Ghana: la crainte d’autres catastrophes après l’effondrement du centre commercial

Ghana: la crainte d’autres catastrophes après l’effondrement du centre commercial

L’effondrement meurtrier il y a une semaine d’un centre commercial à Accra construit trop vite, avec des matériaux de mauvaise qualité, selon des experts, laisse craindre d’autres catastrophes dans la capitale du Ghana en plein boom immobilier.

Des sauveteurs après l’effondrement du centre commercial à Accra, le 7 novembre 2012 au Ghana
© AFP/Archives Chris Stein

L’effondrement meurtrier il y a une semaine d’un centre commercial à Accra construit trop vite, avec des matériaux de mauvaise qualité, selon des experts, laisse craindre d’autres catastrophes dans la capitale du Ghana en plein boom immobilier.

Le bilan du sinistre du 7 novembre, soit 14 morts, aurait pu être bien plus lourd. Les opérations de secours menées jusdqu’à lundi dernier par les autorités ghanéennes avec l’aide de secouristes israéliens et de travailleurs d’un chantier voisin venus en renfort ont permis de sortir 75 survivants des décombres.

Une jungle de grues envahit le ciel de la capitale du Ghana, un pays qui abrite, au moins sur le papier, une économie en plein boom. Et l’argent risque d’affluer de plus belle dans les prochaines années, avec l’augmentation de la production de pétrole.

Mais, alors que les nouveaux immeubles résidentiels et les complexes commerciaux se multiplient, certains se demandent si les entrepreneurs ne sacrifient pas la sécurité au nom de la rapidité.

« Les terrains deviennent très chers à Accra, leur prix double presque d’une année sur l’autre », estime Emmanuel Degbotse, ingénieur des ponts et chaussées, membre de l’équipe qui enquête sur l’effondrement du centre commercial Melcom.

Pour optimiser leurs terrains au maximum, les promoteurs immobiliers cherchent à construire des bâtiments de plus en plus hauts et les autorités municipales à Accra n’ont pas les effectifs suffisants pour étudier correctement chaque projet, explique M. Degbotse à l’AFP.

« Il est impossible d’étudier chaque plan », poursuit-il. M. Degbotse accuse même certains promoteurs de donner des pots-de-vin à des responsables municipaux pour obtenir des permis de construire rapidement.

Selon Magnus Quarshie, vice-président du GIE (Ghana Institution of Engineering), qui participe aussi à l’enquête, l’immeuble Melcom ne correspondait pas aux normes de construction standard.

« C’est pour ça qu’il s’est effondré comme un château de cartes. D’habitude ça arrive plutôt à des immeubles anciens. Et seulement une partie s’écroule », déclare M. Quarshie, or « ça, c’est plutôt atypique ».

Les deux ingénieurs affirment que selon des tests, le béton utilisé n’était pas assez costaud pour supporter la structure de l’immeuble.

« C’est du mauvais travail », lance Miriam Ahiekpor devant les ruines du centre commercial, sanglotant car elle ignore si une de ses amies était coincée dans les décombres.

Cette habitante du quartier qui a vu l’immeuble se construire dit que « les gens ont travaillé jour et nuit » sur le chantier.

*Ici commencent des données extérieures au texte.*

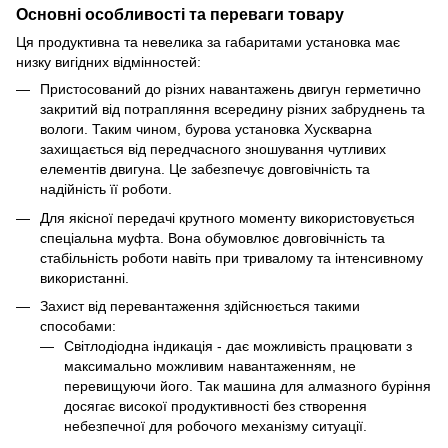
Основні особливості та переваги товару
Ця продуктивна та невелика за габаритами установка має
низку вигідних відмінностей:
Пристосований до різних навантажень двигун герметично
закритий від потрапляння всередину різних забруднень та
вологи. Таким чином, бурова установка Хускварна
захищається від передчасного зношування чутливих
елементів двигуна. Це забезпечує довговічність та
надійність її роботи.
Для якісної передачі крутного моменту використовується
спеціальна муфта. Вона обумовлює довговічність та
стабільність роботи навіть при тривалому та інтенсивному
використанні.
Захист від перевантаження здійснюється такими
способами:
Світлодіодна індикація - дає можливість працювати з
максимально можливим навантаженням, не
перевищуючи його. Так машина для алмазного буріння
досягає високої продуктивності без створення
небезпечної для робочого механізму ситуації.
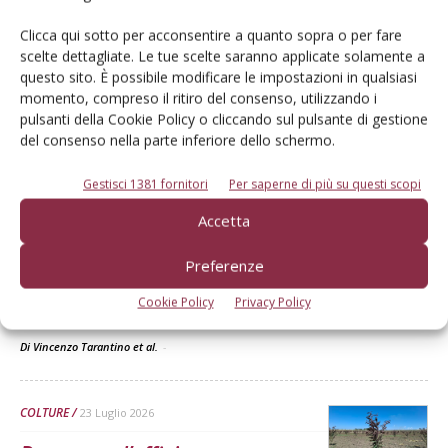
Di
Redazione Frutticoltura
Clicca qui sotto per acconsentire a quanto sopra o per fare
scelte dettagliate. Le tue scelte saranno applicate solamente a
ARTICOLI ABBONATI
30 Luglio 2026
questo sito. È possibile modificare le impostazioni in qualsiasi
momento, compreso il ritiro del consenso, utilizzando i
Mango, intelligenza artificiale
pulsanti della Cookie Policy o cliccando sul pulsante di gestione
per monitorare la fenologia
del consenso nella parte inferiore dello schermo.
Un approccio preliminare per valutare l’adattabilità del mango in
Gestisci 1381 fornitori
Per saperne di più su questi scopi
ambiente mediterraneo. L’obiettivo è lo sviluppo e l’addestramento
di un modello per il riconoscimento, mediante immagini di campo,
Accetta
delle principali fasi fenologiche di diverse cultivar di mango
coltivate in Sicilia, al fine di disporre un dataset uniforme e
Preferenze
confrontabile tra fasi fenologiche, utile a seguirne la risposta
fenologica al microclima delle zone costiere siciliane e ai regimi
Cookie Policy
Privacy Policy
termici e idrici stagionali
Di Vincenzo Tarantino et al.
-
COLTURE
23 Luglio 2026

Le propriétaire interpellé

Melcom, une société basée au Ghana propriétaire de nombreuses marques de distribution, a déclaré n’être que locataire du batiment et a décliné toute responsabilité.

Le propriétaire du batiment, Nana Kwesi Boadu, a été interpellé et interrogé par la police et selon les enquêteurs, il aurait construit le centre commercial sans permis de construire préalable.

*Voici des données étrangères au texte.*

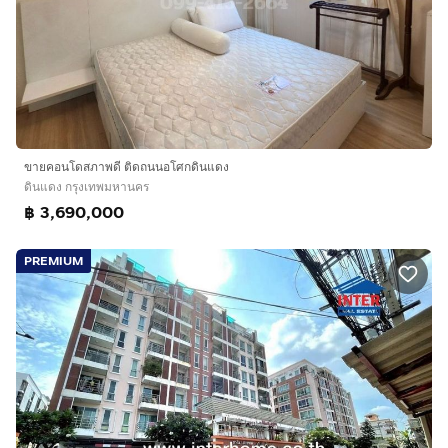
ขายคอนโดสภาพดี ติดถนนอโศกดินแดง
ดินแดง กรุงเทพมหานคร
฿ 3,690,000
PREMIUM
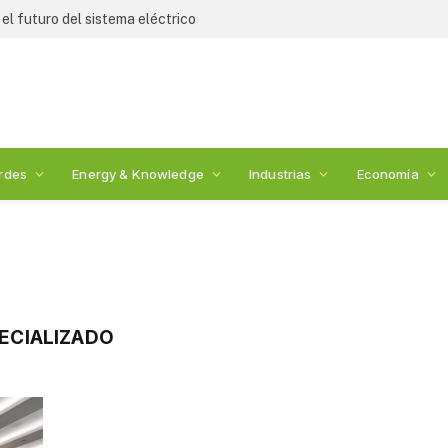
l futuro del sistema eléctrico
rdes
Energy & Knowledge
Industrias
Economía
ECIALIZADO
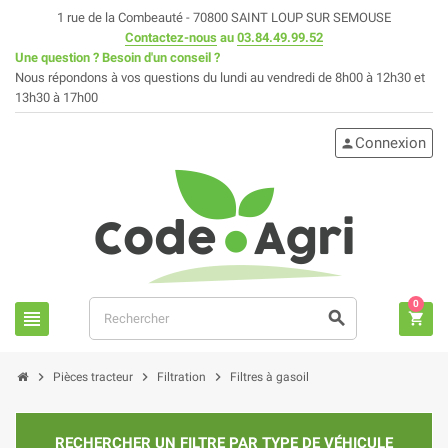
1 rue de la Combeauté - 70800 SAINT LOUP SUR SEMOUSE
Contactez-nous
au
03.84.49.99.52
Une question ? Besoin d'un conseil ?
Nous répondons à vos questions du lundi au vendredi de 8h00 à 12h30 et
13h30 à 17h00
Connexion
person
0
view_headline
search
shopping_cart
chevron_right
chevron_right
chevron_right
Pièces tracteur
Filtration
Filtres à gasoil
RECHERCHER UN FILTRE PAR TYPE DE VÉHICULE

Dans une interview à la radio, M. Boadu a affirmé qu’il avait un permis mais qu’il avait demandé aux locataires de ne pas placer de matériel trop lourd dans les étages supérieurs…

« Ils ne m’ont pas écouté », a-t-il déploré.

Un tribunal d’Accra a ordonné l’évacuation et l’inspection de plusieurs immeubles lui appartenant.

Selon M. Quarshie, cette catastrophe montre à quel point le Ghana a besoin d’une réglementation plus rigoureuse dans la construction, les mesures adoptées l’année dernière par le parlement n’ayant toujours pas été mises en oeuvre.

A cause d’un vide juridique, pour l’instant, on n’est pas obligé de faire appel à un ingénieur pour les constructions nouvelles, selon M. Degbotse.

L’économie du Ghana, gros producteur d’or et de cacao, pourrait être transformée dans les prochaines années par un secteur pétrolier naissant. Le pays prévoit une croissance de 8% pour l’année en cours.

Des répliques de la catastrophe Melcom « peuvent être évitées si l’on s’assure que le système fonctionne », souligne M. Quarshie.